Pick up the review of Hyouka episode 18 below and continue it from its last sentence, ahead of the material that follows it.

● **TEXT SEGMENT**:
=====
Hyouka, Episode 18

I remember a handful of episodes back, as Oreki was going through the wringer induced by the end of the movie arc, that I renamed one of the episodes, “The Scourging of Oreki Houtarou.” For this episode, though, we’re facing happier times…

This is the Evolution of Oreki Houtarou.


All of Hyouka‘s episodes are purposeful and relevant to the overall character journeys the series helps us to follow, but this episode in particular falls into the category of being one of those episodes that defines an entire show. The header image for this post really says it all—Oreki, with Chitanda at his back, has become someone who can care about other people. He has become, I feel, more human, by virtue of his increasing capacity to understand others, than he has ever been before—not just a deductive machine, but a person of empathy. He’s learning, one might say, to use his powers for good. That is the story of this episode. From start to finish, we see one climax on Oreki’s path as he remembers, considers, and, ultimately, understands.

It’s a day in the life of Houtarou Oreki that starts in a way we’ve seen before. He’s reading a book, and the sequence of cuts imitating a zoom out during Chitanda and Mayaka’s conversation about plants and what makes them grow (an apt metaphor for the effect Chitanda’s presence has had on Oreki, you might say—she’s his lightning) alerts us once again to his typical detachment from the goings on of the Classics Club. But today, something is different. Today, Oreki looks up, and as the camera rotates, foreshadowing the spinning of the helicopter blades outside, he remembers something… and, in a movement we’ve not really seen from him before, he steps out of himself and towards someone else. You might say that he’s reaching towards the freedom of understanding others.
=====
● **ENTRIES SUPPLIED**:
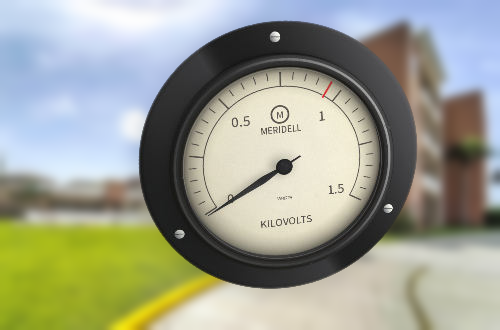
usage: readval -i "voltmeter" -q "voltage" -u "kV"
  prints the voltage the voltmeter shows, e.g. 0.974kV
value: 0kV
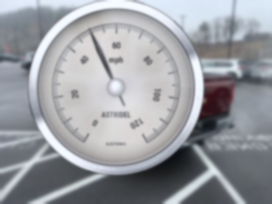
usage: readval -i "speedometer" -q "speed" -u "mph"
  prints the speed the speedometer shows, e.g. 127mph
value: 50mph
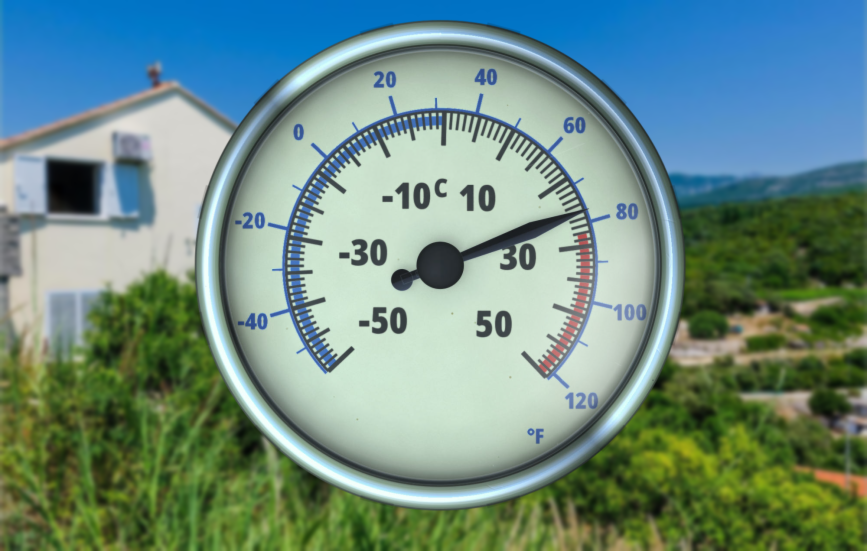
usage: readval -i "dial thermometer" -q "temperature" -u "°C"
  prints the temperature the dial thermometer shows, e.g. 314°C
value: 25°C
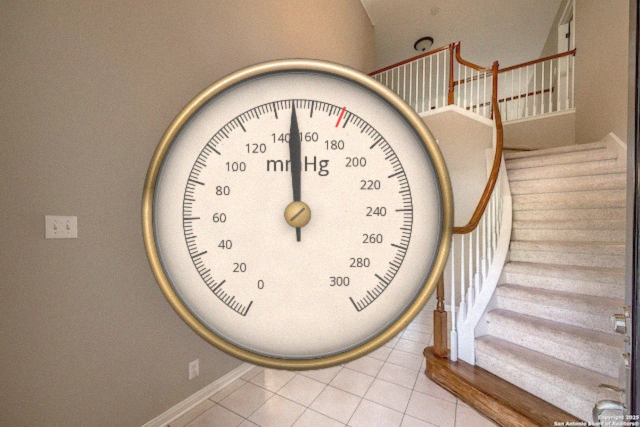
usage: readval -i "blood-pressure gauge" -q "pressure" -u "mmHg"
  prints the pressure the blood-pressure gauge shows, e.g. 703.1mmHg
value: 150mmHg
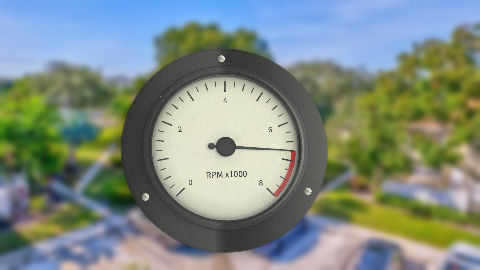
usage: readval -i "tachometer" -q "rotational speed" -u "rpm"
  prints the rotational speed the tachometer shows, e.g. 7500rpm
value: 6750rpm
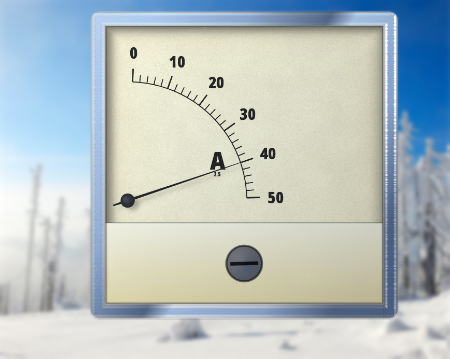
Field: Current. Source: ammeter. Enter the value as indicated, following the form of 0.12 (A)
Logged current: 40 (A)
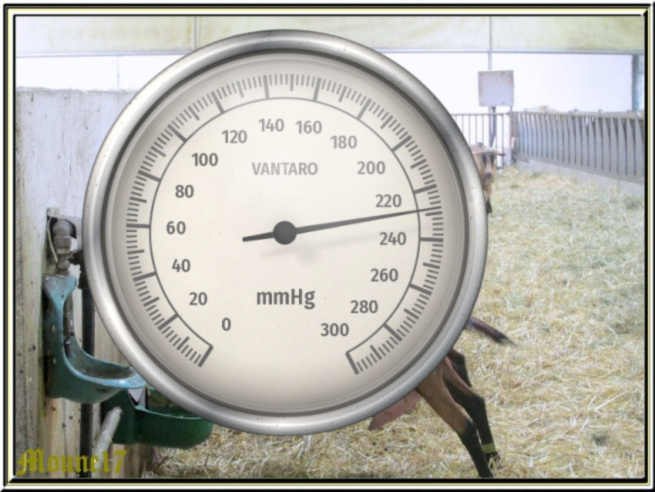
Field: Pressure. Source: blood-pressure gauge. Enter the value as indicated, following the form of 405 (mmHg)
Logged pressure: 228 (mmHg)
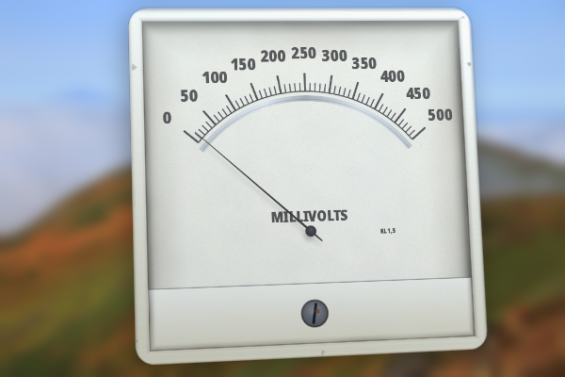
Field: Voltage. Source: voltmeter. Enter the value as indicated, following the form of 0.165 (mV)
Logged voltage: 10 (mV)
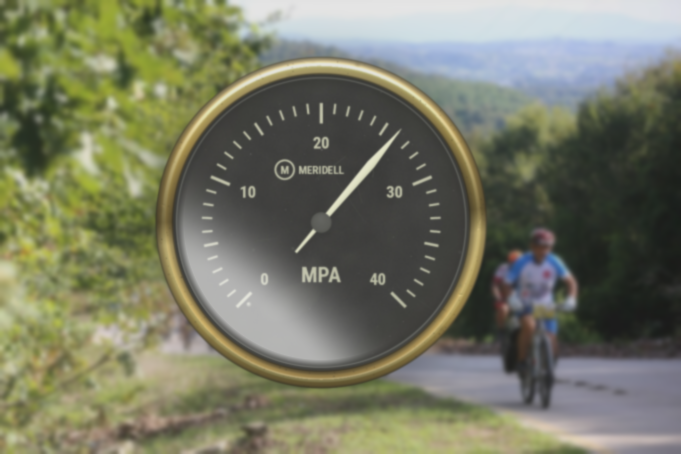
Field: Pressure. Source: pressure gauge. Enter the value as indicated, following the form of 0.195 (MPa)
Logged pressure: 26 (MPa)
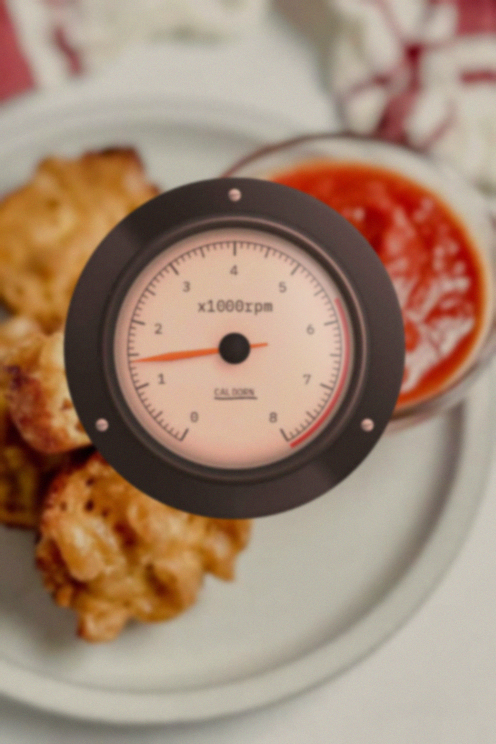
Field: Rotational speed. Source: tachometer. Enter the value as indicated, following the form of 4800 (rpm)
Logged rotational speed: 1400 (rpm)
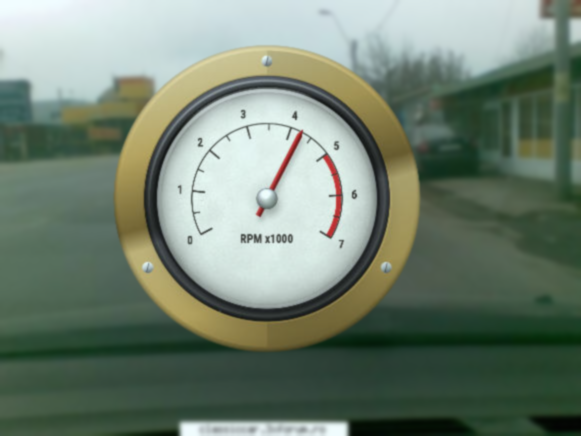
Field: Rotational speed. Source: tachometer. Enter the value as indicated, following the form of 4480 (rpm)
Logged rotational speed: 4250 (rpm)
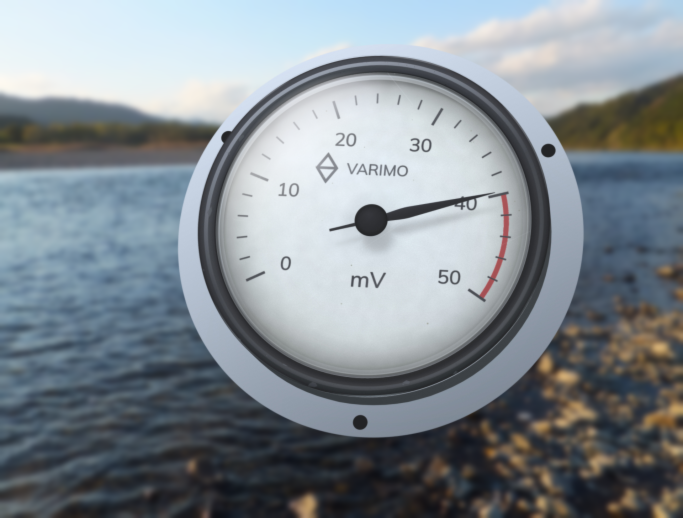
=====
● **RESULT FOR THIS TASK**:
There’s a world beyond the window.

Despite the fact that this is something that intrinsically deals with and is based in Oreki’s character, it would be foolish to think that he has come to this point on his own—or, even, simply with Chitanda’s help. Yes, Chitanda has obviously been the main impetus (as seen by the way they are framed together within the arc of the teapot handle)  for the development of an Oreki who is willing to look beyond himself in this way, but Satoshi and Mayaka have been there all along, too.

It’s amusing to watch Oreki protest that this change has happened—both now, and later in the episode—as if he can deny its reality.  Satoshi and Mayaka’s overblown reactions—complete with dramatic canted angles, close-ups, and silly character acting in contrast to Oreki’s calmer cinematography—are funny, but this is where we go when faced with something new. To be genuine about this moment is beyond them, so they fall back into sarcasm and teasing. It’s not wrong. It is what it is.

But there’s someone else in the room besides the two of them. Someone who’s always engaging with Oreki on a genuine level. Chitanda can’t help it. And so, in a 15 shot sequence, we see her serious curiosity overwhelm Oreki—and it all makes sense. From the start of the show, we’ve seen the unstoppable force that is Chitanda’s curiosity turned towards mysteries of circumstance and mysteries of the past with equal power. But these are mysteries external, and though she’s clearly been as fascinated by Oreki’s prowess, for the first time he has given her a clue into the enigma that is him. The hint that trips off her curiosity, as we have seen time and time again.

And it’s all done in classic Hyouka cinematographic style, with the visual beats that have become all but inseparable from these two characters’ relationship—with just enough new visual ideas to make it both fresh and expressive of the slowly shifting dynamics of their interactions and friendship.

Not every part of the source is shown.